In the current study we demonstrate that the IFN-g competence progressively rises with the age of uninfected BALB/c mice displaying high resistance to nematode infection. The elevated type 1 bias in 5-10 months old compared to 2-3 months old mice resulted in poor parasite control manifested by higher female fecundity in the mature cohort infected with H. polygyrus. The poor resistance was accompanied by stronger generation and mucosal accumulation of Th2/1 hybrid cells and elevated proportions of parasite specific IFN-g producing cells.
Substantiating the above findings, restriction of IFN-g availability in the priming phase of nematode infection led to improved resistance coinciding with sharp reduction in systemic and mucosal Th2/1 cells and a near complete absence of parasite specific IFN-g producing cells. Conversely, supplementation of early IFN-g availability led to impaired parasite control associated with robust expansion of Th2/1 cells and a significant rise in IFN-g producing cells in parasite specific T cell pool. Importantly, elevated IFN-g availability did not inhibit classical Th2 cells in the long run and rather promoted an accumulation of systemic GATA-3+ Teff cells in IFN-g treated BALB/c mice. The increased parasite egg production upon IFN-g treatment was traced back to the increased fitness of the L4 larvae maturating in the gut of IFN-g treated mice.

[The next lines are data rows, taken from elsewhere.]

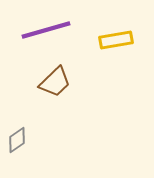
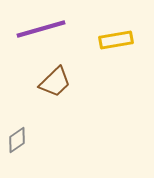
purple line: moved 5 px left, 1 px up
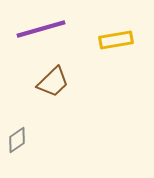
brown trapezoid: moved 2 px left
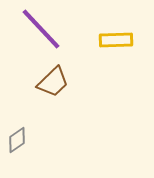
purple line: rotated 63 degrees clockwise
yellow rectangle: rotated 8 degrees clockwise
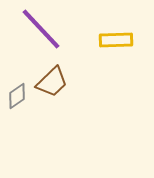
brown trapezoid: moved 1 px left
gray diamond: moved 44 px up
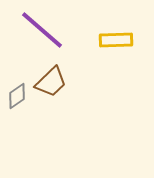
purple line: moved 1 px right, 1 px down; rotated 6 degrees counterclockwise
brown trapezoid: moved 1 px left
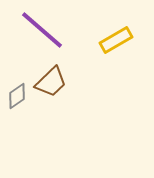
yellow rectangle: rotated 28 degrees counterclockwise
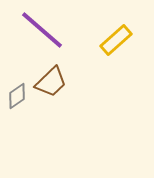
yellow rectangle: rotated 12 degrees counterclockwise
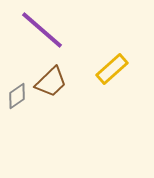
yellow rectangle: moved 4 px left, 29 px down
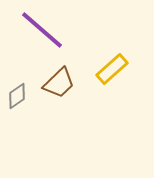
brown trapezoid: moved 8 px right, 1 px down
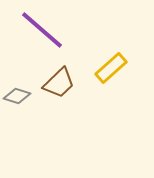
yellow rectangle: moved 1 px left, 1 px up
gray diamond: rotated 52 degrees clockwise
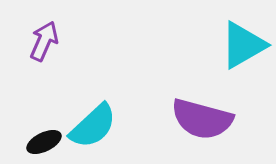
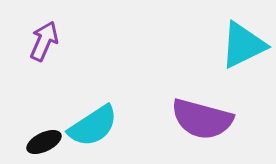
cyan triangle: rotated 4 degrees clockwise
cyan semicircle: rotated 10 degrees clockwise
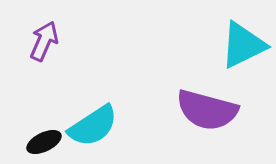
purple semicircle: moved 5 px right, 9 px up
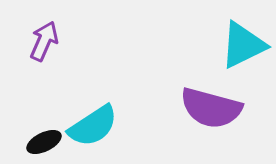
purple semicircle: moved 4 px right, 2 px up
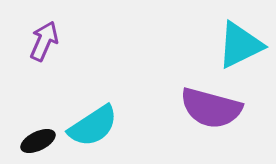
cyan triangle: moved 3 px left
black ellipse: moved 6 px left, 1 px up
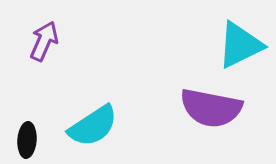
purple semicircle: rotated 4 degrees counterclockwise
black ellipse: moved 11 px left, 1 px up; rotated 60 degrees counterclockwise
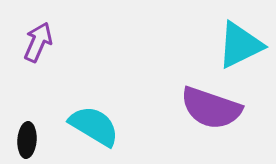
purple arrow: moved 6 px left, 1 px down
purple semicircle: rotated 8 degrees clockwise
cyan semicircle: moved 1 px right; rotated 116 degrees counterclockwise
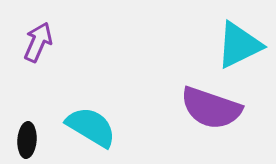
cyan triangle: moved 1 px left
cyan semicircle: moved 3 px left, 1 px down
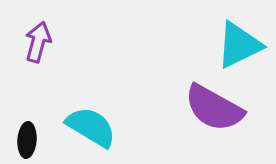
purple arrow: rotated 9 degrees counterclockwise
purple semicircle: moved 3 px right; rotated 10 degrees clockwise
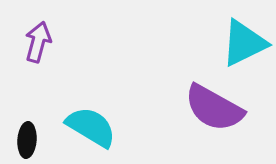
cyan triangle: moved 5 px right, 2 px up
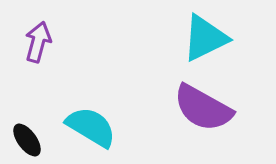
cyan triangle: moved 39 px left, 5 px up
purple semicircle: moved 11 px left
black ellipse: rotated 40 degrees counterclockwise
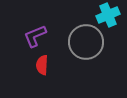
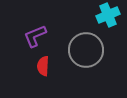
gray circle: moved 8 px down
red semicircle: moved 1 px right, 1 px down
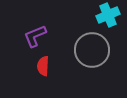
gray circle: moved 6 px right
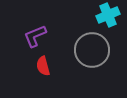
red semicircle: rotated 18 degrees counterclockwise
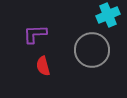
purple L-shape: moved 2 px up; rotated 20 degrees clockwise
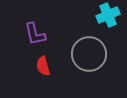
purple L-shape: rotated 100 degrees counterclockwise
gray circle: moved 3 px left, 4 px down
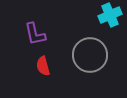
cyan cross: moved 2 px right
gray circle: moved 1 px right, 1 px down
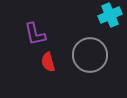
red semicircle: moved 5 px right, 4 px up
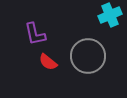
gray circle: moved 2 px left, 1 px down
red semicircle: rotated 36 degrees counterclockwise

In line with the findings in differently aged mice, C57BL/6 mice genetically predisposed to higher susceptibility in H. polygyrus infection more rapidly accumulate Th1 cells at steady state compared to resistant BALB/c mice. The elevated type 1 activity in C57BL/6 mice translated to greater accumulation of small intestinal Th2/1 cells post infection and poor resistance compared to BALB/c mice. However, the stark differences seen between the strains at younger age leveled out in older mice due to increased IFN-g competence and increased bias in favor of Th2/1 cells in mature BALB/c mice. Restricting IFN-g availability in C57BL/6 mice led to increased resistance thereby substantiating the significance of IFN-g in differential susceptibility across inbred lines. Overall, our findings report an age-dependent reduction in anti-nematode type 2 immunity resulted by steady state accumulation of IFN-g competent effector cells in the vertebrate host.